*TASK INPUT*.
__________

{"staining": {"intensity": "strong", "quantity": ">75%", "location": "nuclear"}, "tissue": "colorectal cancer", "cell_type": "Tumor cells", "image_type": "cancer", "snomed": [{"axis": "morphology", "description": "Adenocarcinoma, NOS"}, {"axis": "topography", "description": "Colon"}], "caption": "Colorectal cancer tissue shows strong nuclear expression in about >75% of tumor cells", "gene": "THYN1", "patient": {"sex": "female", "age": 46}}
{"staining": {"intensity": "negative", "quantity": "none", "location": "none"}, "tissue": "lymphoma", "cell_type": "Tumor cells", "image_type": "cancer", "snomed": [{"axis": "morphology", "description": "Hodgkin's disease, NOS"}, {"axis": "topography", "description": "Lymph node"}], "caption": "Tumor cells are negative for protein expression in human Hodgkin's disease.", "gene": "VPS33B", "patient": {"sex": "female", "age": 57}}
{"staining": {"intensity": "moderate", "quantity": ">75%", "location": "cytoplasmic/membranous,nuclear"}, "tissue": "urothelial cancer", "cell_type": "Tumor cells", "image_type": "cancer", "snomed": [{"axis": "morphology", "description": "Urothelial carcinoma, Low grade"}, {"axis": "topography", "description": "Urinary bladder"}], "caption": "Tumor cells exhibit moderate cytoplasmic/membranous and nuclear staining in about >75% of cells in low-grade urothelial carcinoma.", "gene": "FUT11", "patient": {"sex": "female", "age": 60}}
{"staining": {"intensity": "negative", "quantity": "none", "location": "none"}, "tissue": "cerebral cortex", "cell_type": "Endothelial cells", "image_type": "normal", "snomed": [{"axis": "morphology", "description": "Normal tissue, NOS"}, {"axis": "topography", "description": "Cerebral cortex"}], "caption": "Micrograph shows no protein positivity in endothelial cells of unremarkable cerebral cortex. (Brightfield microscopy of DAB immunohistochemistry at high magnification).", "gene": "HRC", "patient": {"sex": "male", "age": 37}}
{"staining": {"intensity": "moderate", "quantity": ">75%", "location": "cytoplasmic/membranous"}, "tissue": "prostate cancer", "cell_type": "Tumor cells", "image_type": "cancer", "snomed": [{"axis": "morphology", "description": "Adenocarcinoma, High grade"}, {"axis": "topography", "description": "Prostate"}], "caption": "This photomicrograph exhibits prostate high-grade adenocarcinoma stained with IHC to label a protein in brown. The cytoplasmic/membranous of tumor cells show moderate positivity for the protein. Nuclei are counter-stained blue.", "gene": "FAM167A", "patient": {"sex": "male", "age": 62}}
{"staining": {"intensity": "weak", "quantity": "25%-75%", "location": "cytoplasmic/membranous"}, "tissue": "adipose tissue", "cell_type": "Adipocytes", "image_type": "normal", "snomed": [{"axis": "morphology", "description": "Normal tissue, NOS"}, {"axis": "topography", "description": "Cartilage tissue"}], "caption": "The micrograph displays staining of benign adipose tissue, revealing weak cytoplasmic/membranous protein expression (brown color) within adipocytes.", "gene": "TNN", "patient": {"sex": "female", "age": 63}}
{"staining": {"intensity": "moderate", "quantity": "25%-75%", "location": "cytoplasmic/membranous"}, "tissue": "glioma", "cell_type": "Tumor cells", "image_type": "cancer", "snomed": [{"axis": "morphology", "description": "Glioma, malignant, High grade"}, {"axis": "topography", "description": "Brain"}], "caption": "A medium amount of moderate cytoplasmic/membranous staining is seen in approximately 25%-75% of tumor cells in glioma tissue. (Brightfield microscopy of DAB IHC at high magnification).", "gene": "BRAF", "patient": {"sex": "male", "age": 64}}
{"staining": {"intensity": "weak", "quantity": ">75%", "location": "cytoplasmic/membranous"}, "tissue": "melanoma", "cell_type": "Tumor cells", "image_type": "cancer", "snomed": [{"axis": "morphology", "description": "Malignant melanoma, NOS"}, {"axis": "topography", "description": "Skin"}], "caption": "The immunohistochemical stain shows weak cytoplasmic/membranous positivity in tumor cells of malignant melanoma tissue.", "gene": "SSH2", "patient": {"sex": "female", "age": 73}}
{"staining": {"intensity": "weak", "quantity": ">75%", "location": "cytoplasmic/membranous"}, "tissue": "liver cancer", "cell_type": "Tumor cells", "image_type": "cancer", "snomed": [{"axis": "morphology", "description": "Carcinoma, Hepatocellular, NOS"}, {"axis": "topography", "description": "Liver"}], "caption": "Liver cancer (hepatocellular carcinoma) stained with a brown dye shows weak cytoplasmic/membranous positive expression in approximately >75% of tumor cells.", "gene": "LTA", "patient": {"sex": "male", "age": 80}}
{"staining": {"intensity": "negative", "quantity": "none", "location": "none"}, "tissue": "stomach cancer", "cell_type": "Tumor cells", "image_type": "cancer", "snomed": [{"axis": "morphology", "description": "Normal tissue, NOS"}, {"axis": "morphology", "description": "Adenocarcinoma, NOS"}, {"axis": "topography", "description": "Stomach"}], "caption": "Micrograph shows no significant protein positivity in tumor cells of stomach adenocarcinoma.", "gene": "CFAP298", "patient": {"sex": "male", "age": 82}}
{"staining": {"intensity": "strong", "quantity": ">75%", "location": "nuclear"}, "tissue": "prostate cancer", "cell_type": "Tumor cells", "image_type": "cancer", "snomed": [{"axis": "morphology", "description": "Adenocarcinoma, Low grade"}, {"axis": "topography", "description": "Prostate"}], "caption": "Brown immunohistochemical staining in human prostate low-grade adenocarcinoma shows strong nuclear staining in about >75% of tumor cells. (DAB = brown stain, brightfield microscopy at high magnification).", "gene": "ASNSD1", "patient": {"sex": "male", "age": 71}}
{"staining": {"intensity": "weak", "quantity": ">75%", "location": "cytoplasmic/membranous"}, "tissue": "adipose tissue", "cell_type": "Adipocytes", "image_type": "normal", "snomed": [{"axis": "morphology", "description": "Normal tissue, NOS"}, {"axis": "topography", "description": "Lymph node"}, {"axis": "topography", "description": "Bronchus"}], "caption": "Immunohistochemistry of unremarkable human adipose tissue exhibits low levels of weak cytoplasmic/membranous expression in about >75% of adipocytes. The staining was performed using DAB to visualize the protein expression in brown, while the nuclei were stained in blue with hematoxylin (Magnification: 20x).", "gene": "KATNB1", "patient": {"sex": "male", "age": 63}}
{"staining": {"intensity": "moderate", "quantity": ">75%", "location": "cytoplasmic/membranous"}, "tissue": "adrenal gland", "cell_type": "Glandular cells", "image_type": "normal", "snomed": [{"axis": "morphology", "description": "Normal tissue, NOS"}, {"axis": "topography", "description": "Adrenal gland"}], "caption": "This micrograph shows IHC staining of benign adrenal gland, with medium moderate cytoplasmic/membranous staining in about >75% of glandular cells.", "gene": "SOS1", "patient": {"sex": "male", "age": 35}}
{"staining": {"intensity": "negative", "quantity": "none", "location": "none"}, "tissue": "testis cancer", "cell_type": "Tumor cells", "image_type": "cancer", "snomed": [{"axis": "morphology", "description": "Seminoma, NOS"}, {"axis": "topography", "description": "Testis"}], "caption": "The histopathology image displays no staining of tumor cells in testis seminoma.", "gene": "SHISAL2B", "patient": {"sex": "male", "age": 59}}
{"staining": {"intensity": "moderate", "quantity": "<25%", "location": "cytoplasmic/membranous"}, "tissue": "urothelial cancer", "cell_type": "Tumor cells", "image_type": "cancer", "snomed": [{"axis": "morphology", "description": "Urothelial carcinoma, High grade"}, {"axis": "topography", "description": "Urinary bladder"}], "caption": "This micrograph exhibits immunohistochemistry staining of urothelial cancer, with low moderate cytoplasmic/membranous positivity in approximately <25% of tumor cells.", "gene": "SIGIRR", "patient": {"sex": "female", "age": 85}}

__________

*WORK REQUIRED*. How many lines in the records contain the word "malignant"? Answer with the number alone.

*EXPECTED ANSWER*. 2